Our approach to enhancing online safety through scam detection and explanation involves the following steps: Audio-to-Text Conversion: Utilizing an automatic speech recognition (ASR) system, particularly Whisper, we will convert audio submissions into text. This step ensures that both text and audio submissions undergo the same classification process, as the classification will be performed on text. Scam Classification: The core of our solution involves classifying the converted text (or directly submitted text) to determine if it is a scam. This classification process will leverage the latest advancements in NLP to accurately identify potential scams. Explanation Generation: To aid users in understanding the rationale behind each classification, a Large Language Model (LLM) will be employed to generate clear and detailed explanations. This will not only inform users about the nature of the detected scam but also empower them to make informed decisions regarding their interaction with the content.
The project will primarily use open-source model such as Whisper for ASR, NLP techniques for scam detection, and LLM such as GPT for explanation generation. The concrete techniques (fine-tuning, prompt engineering etc.) will be decided during the research phase of project (Week1,2).
The size of the models will be balanced between computational efficiency, cost and the need for high accuracy in detection and natural language understanding. T Practicality and Usability: The tool will be designed with a focus on user-friendly interfaces and accessibility, ensuring that users without technical backgrounds can easily benefit from its features. The inclusion of detailed explanations for each detection aims to educate users, providing them with the knowledge to avoid scams independently.

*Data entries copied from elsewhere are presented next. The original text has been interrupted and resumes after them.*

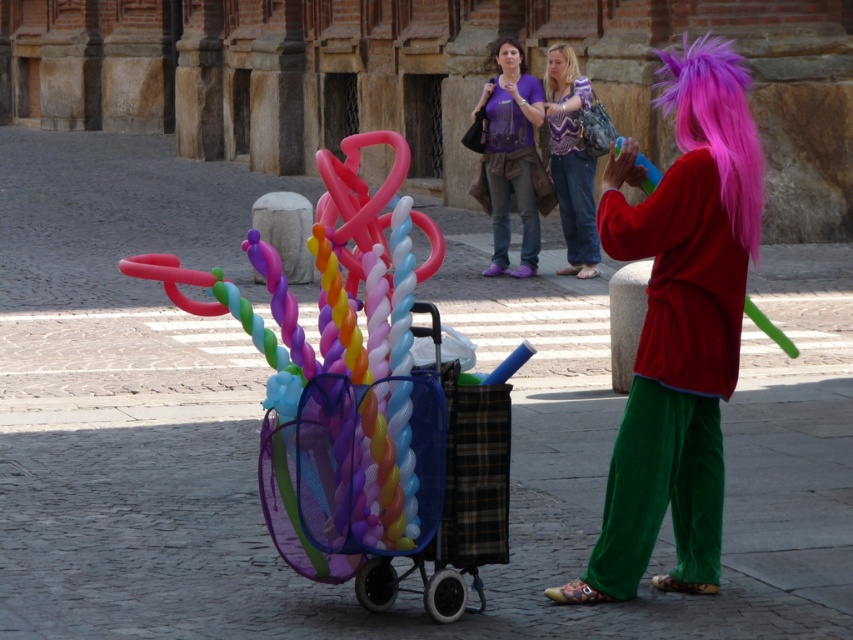
Does purple matte shirt at center have a greater width compared to pink synthetic wig at upper center?

Yes.

The image size is (853, 640). What do you see at coordinates (511, 156) in the screenshot?
I see `purple matte shirt at center` at bounding box center [511, 156].

Identify the location of purple matte shirt at center. This screenshot has height=640, width=853. (511, 156).

Is velvet red jacket at center to the left of pink synthetic wig at upper center from the viewer's perspective?

Correct, you'll find velvet red jacket at center to the left of pink synthetic wig at upper center.

Can you confirm if velvet red jacket at center is positioned to the right of pink synthetic wig at upper center?

Incorrect, velvet red jacket at center is not on the right side of pink synthetic wig at upper center.

Is point (630, 460) less distant than point (561, 44)?

Yes, it is.

The image size is (853, 640). Find the location of `velvet red jacket at center`. velvet red jacket at center is located at coordinates (679, 326).

Who is higher up, striped fabric shirt at center or purple silky hair at upper center?

Positioned higher is purple silky hair at upper center.

Is point (577, 237) less distant than point (498, 38)?

Yes, point (577, 237) is closer to viewer.

This screenshot has height=640, width=853. Find the location of `striped fabric shirt at center`. striped fabric shirt at center is located at coordinates (572, 161).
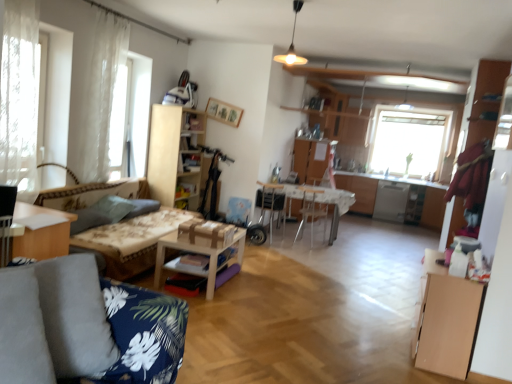
Question: From a real-world perspective, relative to satin silver dishwasher at right, is floral fabric couch at left vertically above or below?

Choices:
 (A) above
 (B) below

Answer: (B)

Question: Is floral fabric couch at left situated inside satin silver dishwasher at right or outside?

Choices:
 (A) outside
 (B) inside

Answer: (A)

Question: Estimate the real-world distances between objects in this image. Which object is closer to the wooden armchair at center, which is the second armchair from right to left?

Choices:
 (A) floral fabric couch at left
 (B) white sheer curtain at left
 (C) satin silver dishwasher at right
 (D) dark blue floral fabric couch at lower left
 (E) wooden table at center, the 2th table positioned from the front

Answer: (A)

Question: Based on their relative distances, which object is nearer to the dark blue floral fabric couch at lower left?

Choices:
 (A) light wood cabinet at center, the first cabinetry positioned from the left
 (B) white sheer curtain at left, which appears as the 2th window when viewed from the front
 (C) wooden shelf at center
 (D) wooden armchair at center, the first armchair positioned from the left
 (E) light brown wooden table at lower left, the third table from the back

Answer: (E)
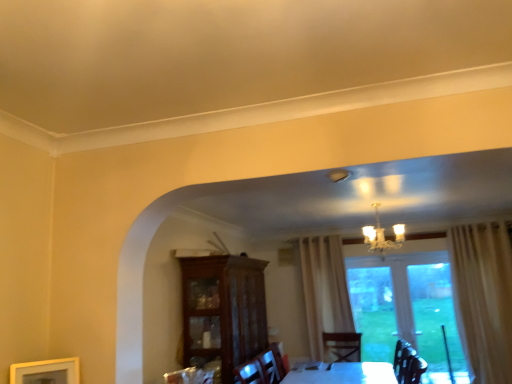
I want to click on vacant point above gold metallic chandelier at upper center (from a real-world perspective), so click(369, 201).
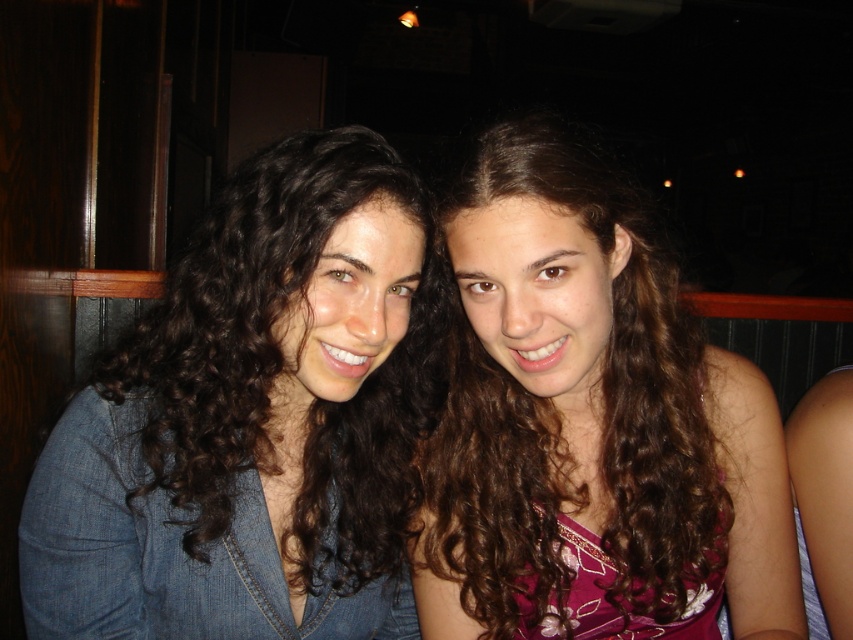
Does point (154, 392) lie in front of point (579, 284)?

No, (154, 392) is behind (579, 284).

Between point (358, 362) and point (625, 202), which one is positioned in front?

Point (358, 362)

Where is `dark brown curly hair at center`? Image resolution: width=853 pixels, height=640 pixels. dark brown curly hair at center is located at coordinates (250, 422).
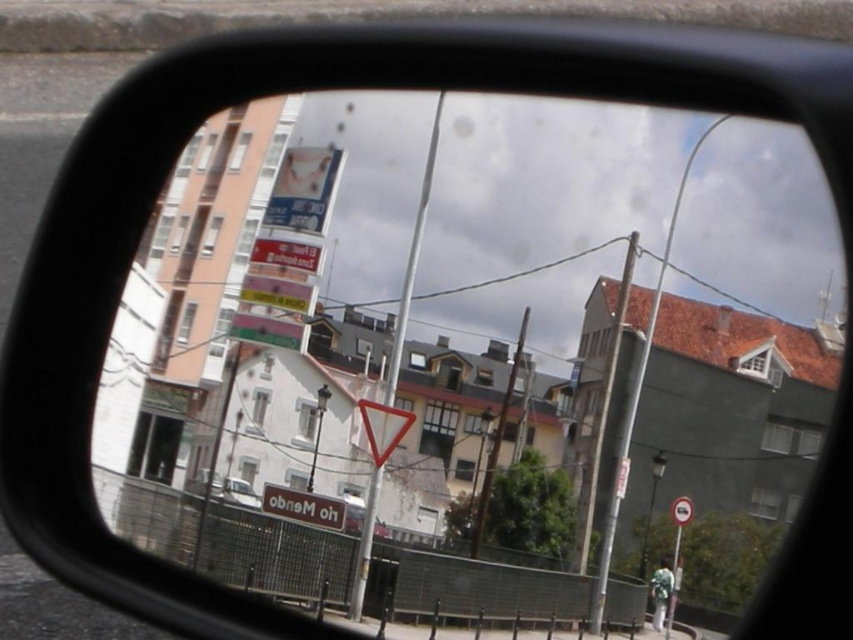
Does white plastic traffic sign at center appear on the right side of metallic silver car at center?

No, white plastic traffic sign at center is not to the right of metallic silver car at center.

Can you confirm if white plastic traffic sign at center is smaller than metallic silver car at center?

No.

Where is `white plastic traffic sign at center`? white plastic traffic sign at center is located at coordinates (303, 506).

This screenshot has height=640, width=853. I want to click on white plastic traffic sign at center, so click(x=303, y=506).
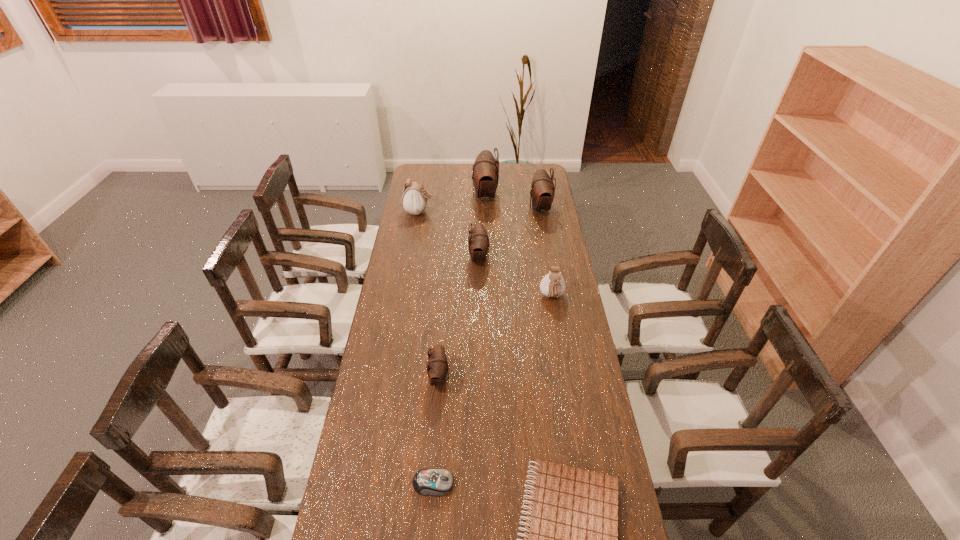
Point out which brown pouch is positioned as the nearest to the right white pouch. Please provide its 2D coordinates. Your answer should be formatted as a tuple, i.e. [(x, y)], where the tuple contains the x and y coordinates of a point satisfying the conditions above.

[(478, 241)]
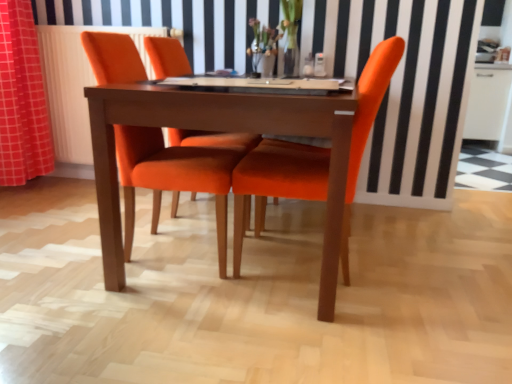
You are a GUI agent. You are given a task and a screenshot of the screen. Output one action in this format:
    pyautogui.click(x=<x>, y=<y>)
    Task: Click on the empty space that is ontop of white radiator at left (from a real-world perspective)
    
    Given the screenshot: What is the action you would take?
    pyautogui.click(x=94, y=14)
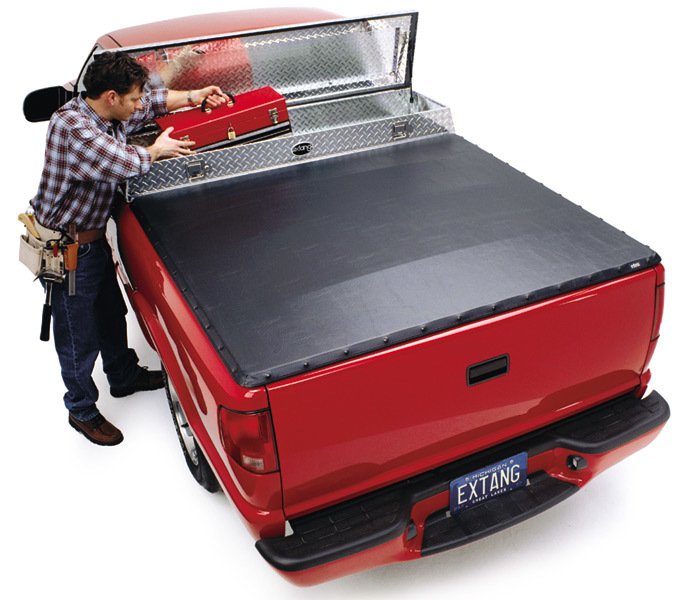
Image resolution: width=698 pixels, height=600 pixels. I want to click on doors, so click(81, 88), click(403, 412).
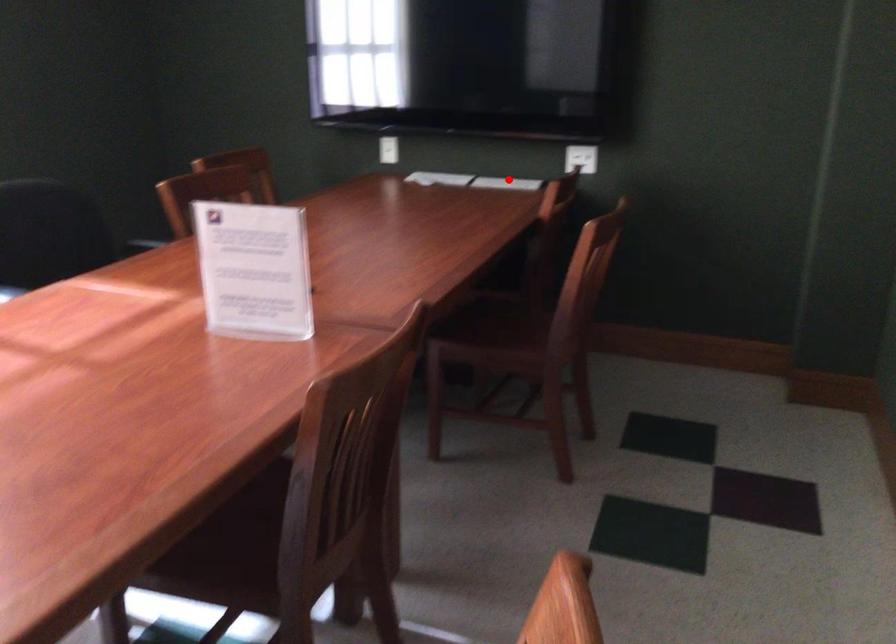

Set up and get familiar with Github. Decide where to deploy(WebApp, Plugin, etc.) Research on scam detection techniques, OpenAI API, and Whisper ASR system. Finalize project specifications, dataset and design workflow.
Start development of the Audio-to-Text Conversion feature using Whisper. Initiate the scam classifier development.
Continue with the development of Scam Classifier.. Begin integration of LLM(GPT) for Explanation Generation.
Initial testing and refinement of scam detection algorithms based on test results. Integrate Explanation Generation feature. Comprehensive testing of the full system.
Conduct user testing with a small group and make necessary adjustments based on feedback. Final Report
[1] Atkins, Brandon, and Wilson Huang. "A study of social engineering in online frauds." Open Journal of Social Sciences 1.03 (2013): 23. [2] Pervaiz, Fahad, et al. "An assessment of SMS fraud in Pakistan." Proceedings of the 2nd ACM SIGCAS Conference on Computing and Sustainable Societies. 2019. [3] Ullah, Sultan, et al. "Pakistan and cyber crimes: Problems and preventions." 2015 First International Conference on Anti-Cybercrime (ICACC). IEEE, 2015.